How has the UAE maintained its privileged status in Washington? In short, the UAE has a vast and immensely influential lobbying and public relations campaign in America that has allowed the monarchy to exert considerable sway over U.S. policy, while keeping the UAE’s indiscretions largely hidden. In this report, Ben Freeman attempts to tell the story of that influence operation.
Following is the report’s executive summary followed by the link to the full study, published by the Center for International Policy‘s Foreign Influence Transparency Initiative:
In October 2018, after the brutal murder of Saudi Arabian dissident and Washington Post contributor Jamal Khashoggi at the Saudi consulate in Turkey—which U.S. intelligence authorities have concluded was authorized by the Crown Prince of Saudi Arabia Mohammed bin Salman —Saudi Arabia became something of a pariah in Washington D.C. Several lobbying and public relations firms dropped the Saudis as a client, some think tanks refused to take Saudi money, and many American universities re-evaluated Saudi financial support.
On the other hand, Saudi Arabia’s close ally, the United Arab Emirates, continues to be seen as a stalwart U.S. ally by most in the nation’s capital.

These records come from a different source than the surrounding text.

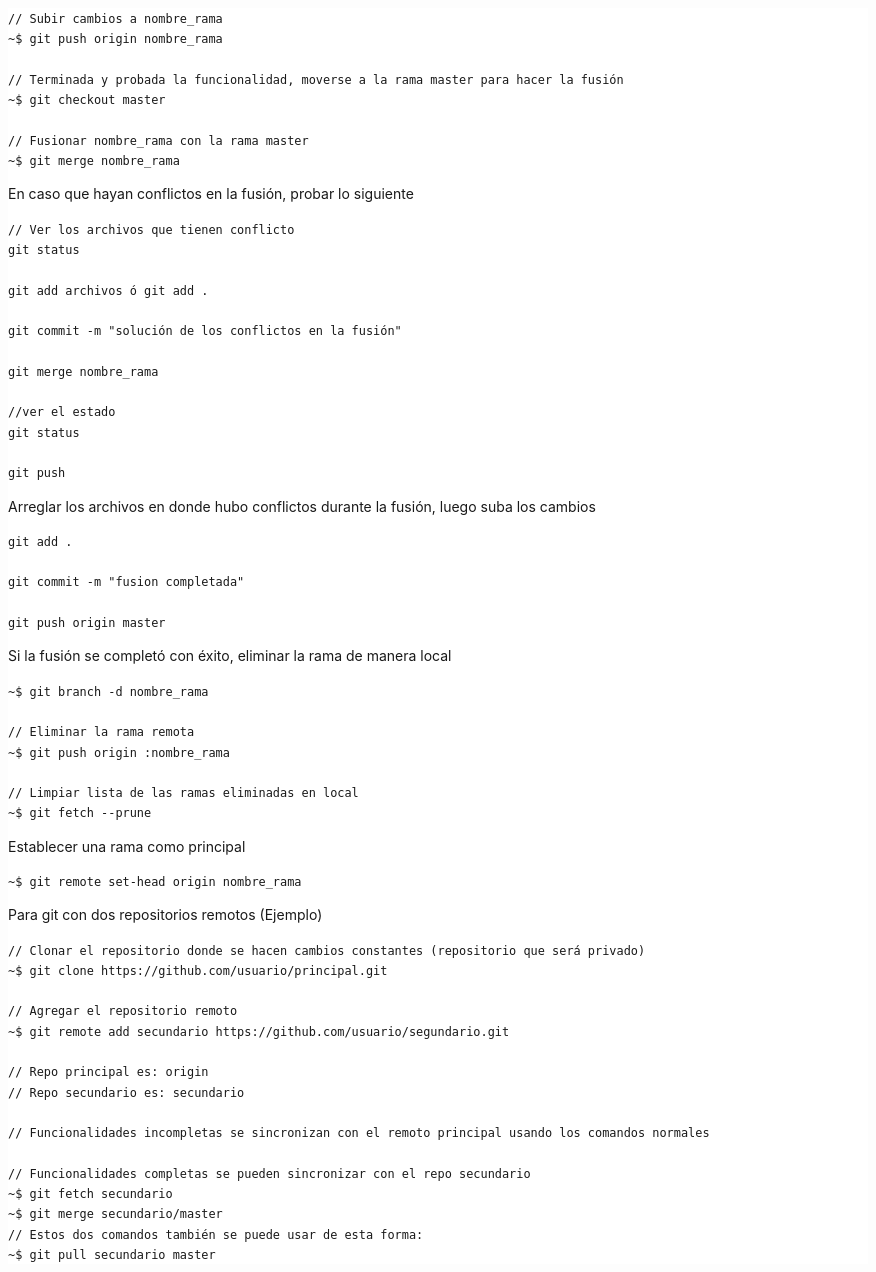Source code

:     // Subir cambios a nombre_rama
    ~$ git push origin nombre_rama

    // Terminada y probada la funcionalidad, moverse a la rama master para hacer la fusión
    ~$ git checkout master

    // Fusionar nombre_rama con la rama master
    ~$ git merge nombre_rama

En caso que hayan conflictos en la fusión, probar lo siguiente

    // Ver los archivos que tienen conflicto
    git status

    git add archivos ó git add .

    git commit -m "solución de los conflictos en la fusión"

    git merge nombre_rama

    //ver el estado
    git status

    git push

Arreglar los archivos en donde hubo conflictos durante la fusión, luego suba los cambios

    git add .

    git commit -m "fusion completada"

    git push origin master

Si la fusión se completó con éxito, eliminar la rama de manera local

    ~$ git branch -d nombre_rama

    // Eliminar la rama remota
    ~$ git push origin :nombre_rama

    // Limpiar lista de las ramas eliminadas en local
    ~$ git fetch --prune

Establecer una rama como principal

    ~$ git remote set-head origin nombre_rama

Para git con dos repositorios remotos (Ejemplo)

    // Clonar el repositorio donde se hacen cambios constantes (repositorio que será privado)
    ~$ git clone https://github.com/usuario/principal.git

    // Agregar el repositorio remoto
    ~$ git remote add secundario https://github.com/usuario/segundario.git

    // Repo principal es: origin
    // Repo secundario es: secundario

    // Funcionalidades incompletas se sincronizan con el remoto principal usando los comandos normales

    // Funcionalidades completas se pueden sincronizar con el repo secundario
    ~$ git fetch secundario
    ~$ git merge secundario/master
    // Estos dos comandos también se puede usar de esta forma:
    ~$ git pull secundario master
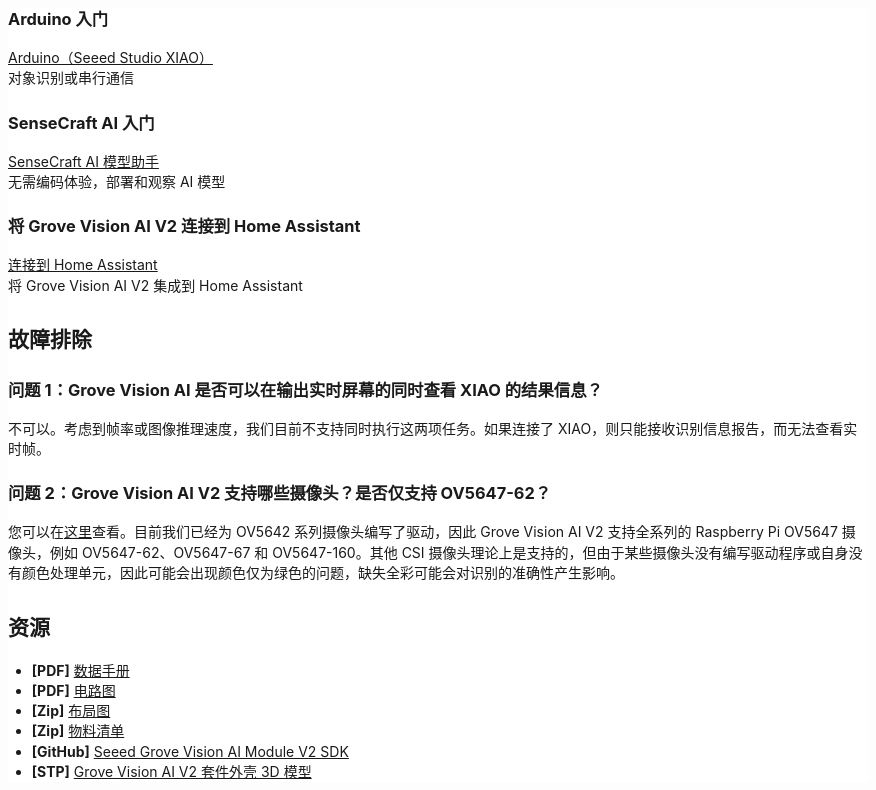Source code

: ### Arduino 入门

<div class="all_container">
  <div class="getting_started">
      <div class="start_card_wrapper">
          <a href= "/cn/grove_vision_ai_v2_software_support/#-arduino-library-introduction-" class="getting_started_label2"> Arduino（Seeed Studio XIAO）</a>
          <br/>对象识别或串行通信
      </div>
  </div>
</div>

### SenseCraft AI 入门

<div class="all_container">
  <div class="getting_started">
      <div class="start_card_wrapper">
          <a href= "/cn/grove_vision_ai_v2_software_support/#-no-code-getting-started-with-sensecraft-ai-" class="getting_started_label2"> SenseCraft AI 模型助手</a>
          <br/>无需编码体验，部署和观察 AI 模型
      </div>
  </div>
</div>

### 将 Grove Vision AI V2 连接到 Home Assistant

<div class="all_container">
  <div class="getting_started">
      <div class="start_card_wrapper">
          <a href= "/cn/sensecraft-ai/application/application-for-homeassistant" class="getting_started_label2"> 连接到 Home Assistant</a>
          <br/>将 Grove Vision AI V2 集成到 Home Assistant
      </div>
  </div>
</div>

## 故障排除

### 问题 1：Grove Vision AI 是否可以在输出实时屏幕的同时查看 XIAO 的结果信息？

不可以。考虑到帧率或图像推理速度，我们目前不支持同时执行这两项任务。如果连接了 XIAO，则只能接收识别信息报告，而无法查看实时帧。

### 问题 2：Grove Vision AI V2 支持哪些摄像头？是否仅支持 OV5647-62？

您可以在[这里](/cn/Grove-vision-ai-v2-camera-supported)查看。目前我们已经为 OV5642 系列摄像头编写了驱动，因此 Grove Vision AI V2 支持全系列的 Raspberry Pi OV5647 摄像头，例如 OV5647-62、OV5647-67 和 OV5647-160。其他 CSI 摄像头理论上是支持的，但由于某些摄像头没有编写驱动程序或自身没有颜色处理单元，因此可能会出现颜色仅为绿色的问题，缺失全彩可能会对识别的准确性产生影响。

## 资源

- **[PDF]** [数据手册](https://files.seeedstudio.com/wiki/grove-vision-ai-v2/HX6538_datasheet.pdf)
- **[PDF]** [电路图](https://files.seeedstudio.com/wiki/grove-vision-ai-v2/Grove_Vision_AI_Module_V2_Circuit_Diagram.pdf)
- **[Zip]** [布局图](https://files.seeedstudio.com/wiki/grove-vision-ai-v2/Grove_Vision_AI_Module_V2_Layout.zip)
- **[Zip]** [物料清单](https://files.seeedstudio.com/wiki/grove-vision-ai-v2/202003828_PCBA_Grove_Vision_AI_Module_V2_A11_Design.zip)
- **[GitHub]** [Seeed Grove Vision AI Module V2 SDK](https://github.com/HimaxWiseEyePlus/Seeed_Grove_Vision_AI_Module_V2)
- **[STP]** [Grove Vision AI V2 套件外壳 3D 模型](https://files.seeedstudio.com/wiki/grove-vision-ai-v2/grove_vision_ai_v2_kit_case.stp)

While the Emiratis had nothing to do with Khashoggi’s murder, they’ve worked hand-in-hand with the Saudis in the devastating war in Yemen. Emirati involvement in Yemen—including funding a targeted assassination program there —has contributed to the war there becoming the world’s worst humanitarian crisis. And, the UAE, just like Saudi Arabia, has an abhorrent human rights record—arbitrarily detaining and disappearing its own citizens, and unlawfully imprisoning Western academics.
How then has the UAE maintained its privileged status? In short, the UAE has a vast and immensely influential lobbying and public relations campaign in America that has allowed the monarchy to exert considerable sway over U.S. policy, while keeping the UAE’s indiscretions largely hidden. In this report we attempt to tell the story of that influence operation.

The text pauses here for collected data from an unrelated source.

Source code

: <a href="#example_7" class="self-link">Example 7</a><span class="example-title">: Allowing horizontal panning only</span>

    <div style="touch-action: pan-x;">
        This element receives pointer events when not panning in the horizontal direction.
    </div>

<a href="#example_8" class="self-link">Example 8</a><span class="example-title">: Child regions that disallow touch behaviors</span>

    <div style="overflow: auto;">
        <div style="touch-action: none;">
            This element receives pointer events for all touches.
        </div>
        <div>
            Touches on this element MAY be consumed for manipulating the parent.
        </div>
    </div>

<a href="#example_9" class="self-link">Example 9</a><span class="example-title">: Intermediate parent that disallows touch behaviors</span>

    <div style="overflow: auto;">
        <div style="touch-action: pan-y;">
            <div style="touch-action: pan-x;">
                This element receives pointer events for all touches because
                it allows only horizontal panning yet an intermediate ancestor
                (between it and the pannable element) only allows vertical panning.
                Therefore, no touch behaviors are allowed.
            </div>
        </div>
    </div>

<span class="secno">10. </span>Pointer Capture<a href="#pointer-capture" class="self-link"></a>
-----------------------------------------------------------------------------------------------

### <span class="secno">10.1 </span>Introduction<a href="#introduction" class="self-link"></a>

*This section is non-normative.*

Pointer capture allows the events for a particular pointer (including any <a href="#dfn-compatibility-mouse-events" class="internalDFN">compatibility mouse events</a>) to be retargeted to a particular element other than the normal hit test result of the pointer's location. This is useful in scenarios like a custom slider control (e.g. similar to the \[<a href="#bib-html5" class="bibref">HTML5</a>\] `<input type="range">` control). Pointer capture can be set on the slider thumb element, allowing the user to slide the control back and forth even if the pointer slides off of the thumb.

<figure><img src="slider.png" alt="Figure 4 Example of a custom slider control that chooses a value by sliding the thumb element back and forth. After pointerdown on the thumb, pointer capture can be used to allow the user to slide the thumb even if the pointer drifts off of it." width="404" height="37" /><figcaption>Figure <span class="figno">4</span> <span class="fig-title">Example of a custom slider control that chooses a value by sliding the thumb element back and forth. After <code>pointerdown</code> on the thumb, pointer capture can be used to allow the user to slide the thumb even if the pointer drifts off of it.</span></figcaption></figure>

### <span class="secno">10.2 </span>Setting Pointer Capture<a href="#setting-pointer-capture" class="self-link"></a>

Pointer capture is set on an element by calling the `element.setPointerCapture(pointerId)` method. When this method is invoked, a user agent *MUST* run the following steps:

The Foreign Influence Transparency Initiative, a program of the Center for International Policy, analyzed every Foreign Agents Registration Act Supplemental Statement filed in 2018 by organizations working on behalf of clients in the United Arab Emirates. From this analysis we found:
• 20 different firms served as registered foreign agents in the U.S. for clients in the UAE;
• Over $20 million in payments from UAE clients to these firms;
• 3,168 reported political activities done on behalf of the UAE by those firms;
• UAE foreign agents contacted more than 200 Congressional offices, 18 think tanks, and most mainstream media outlets;
• Considerable interactions between UAE foreign agents and think tanks funded by the UAE;
• Nearly $600,000 in campaign contributions from these firms and their registered foreign agents;
All of this has contributed to the Emirati lobby’s success in shaping U.S. foreign policy. Members of Congress working with Emirati foreign agents continue to fight for U.S. military support to the UAE, Middle East experts—some at think tanks which the UAE has donated millions to—echo the UAE lobby’s talking points, and UAE foreign agents have effectively shaped media narratives by working closely with journalists and reporters at nearly every mainstream media outlet.